Alan was all set to tape the best of all best nights ever, but the power went out in Queens and instead, he spent the night baking in million-degree heat. So you get some highlights, except for Project Runway, which is totally getting a post of its own.
Going an entire summer without The Office would have been too much to deal with. Thankfully they’re airing webisodes over at NBC.com to keep us updated on our favorite Pennsylvanian office staff all summer long. Kevin and Angela took a sick day and snuck over to Best Week Ever to guide us through what’s SFW and what’s NSFW via a handy instructional video. So check it out… and make sure you take notes.
People, look at your clocks. There are less than five hours until Project Runway throws their first contestant off, ever! And you know what that means? Six hours of wild, baseless speculation until we know what happens for sure! Of course, most people are praying that Jude Kinnear gets thrown off, and his odds and nosejob are looking good. But this is it — one last guess — and we want to make it as random as poss. Hence the theory mentioned in today’s Entertainment Weekly blog, Popwatch. They believe that the CTOBASBKTG (Contestant Throw Off By A Stern But Kind Tim Gunn) is Angela. For God’s sake, the girl can’t draw OR sew — and it’s a reality show ABOUT SEWING. They feel that Angela grabbed the mini-bubble skirt from her own closet (since she literally wears one each and every week) and used it in the runway competition. While this is certainly the most far-fetched theory, and while we don’t believe it for a second, it gives us a certain joy to picture Angela’s stupid, boring face off the Runway for good. And we can only really do that for about 5 more hours, so let us have it.

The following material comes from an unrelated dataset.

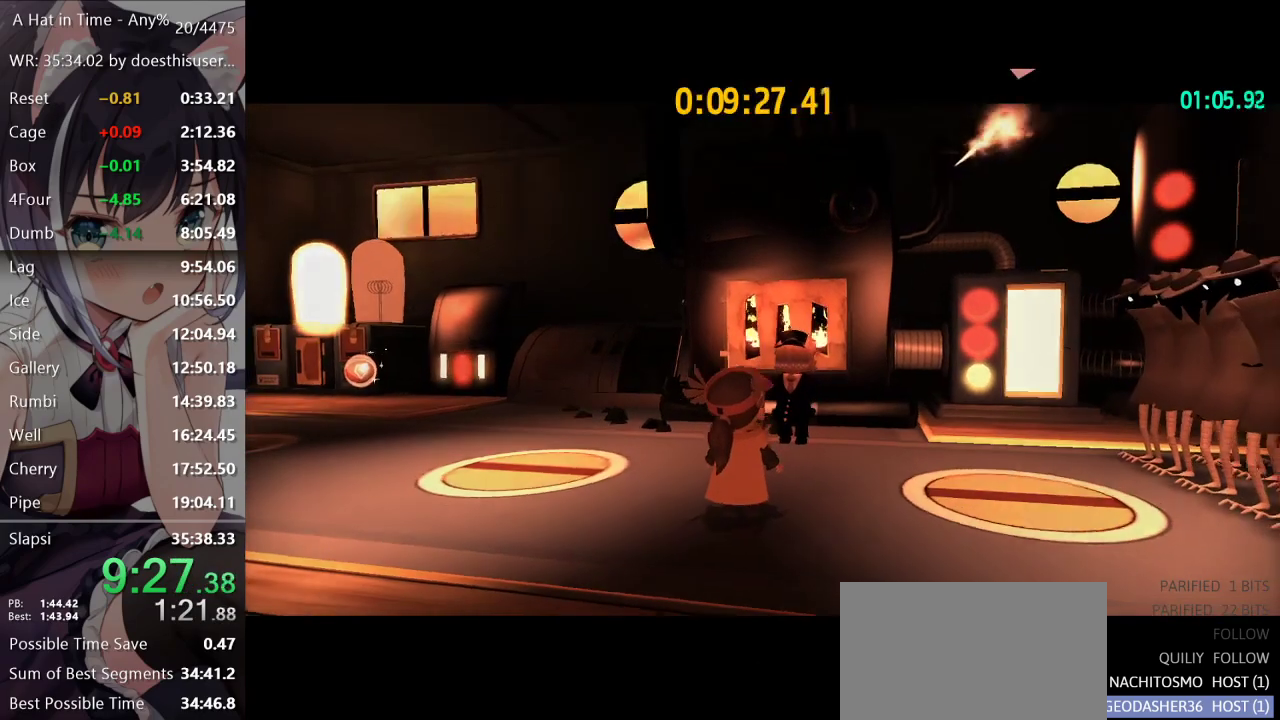
{"buttons": [], "left_stick": "center", "right_stick": "center", "events": [[350, "SELECT", "up"]]}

Ask him about prison torture, the gas crisis, escalating violence in the Middle East or long division, and George W. Bush will mumble some mispronounced catchphrases and give you a blank stare that is part confusion, part resentment and a lot of sheer terror. But if you ask him what he thinks about Braveheart getting busted for boozin’ on the road, suddenly the guy is cracking one-liners like he’s Conan O’Brien. Of course he still manages to dodge the question of Mel’s guilt or innocence, but that’s just what he does – and something tells me he’s seen The Passion of the Christ more than once. Also, have you noticed how all Bush’s attempts at levity with the press end up being more awkward than having Mel Gibson over for Passover?
Sure it’s Shark Week, but who cares? It also happens to be The Summer of The Hoff so there’s no way you should miss America’s Got Talent tonight. According to The Hoff’s blog, he’s amazed by how many of the acts have improved throughout the duration of the show. And if THE HOFF is amazed, you know that some amazing s**t is going down.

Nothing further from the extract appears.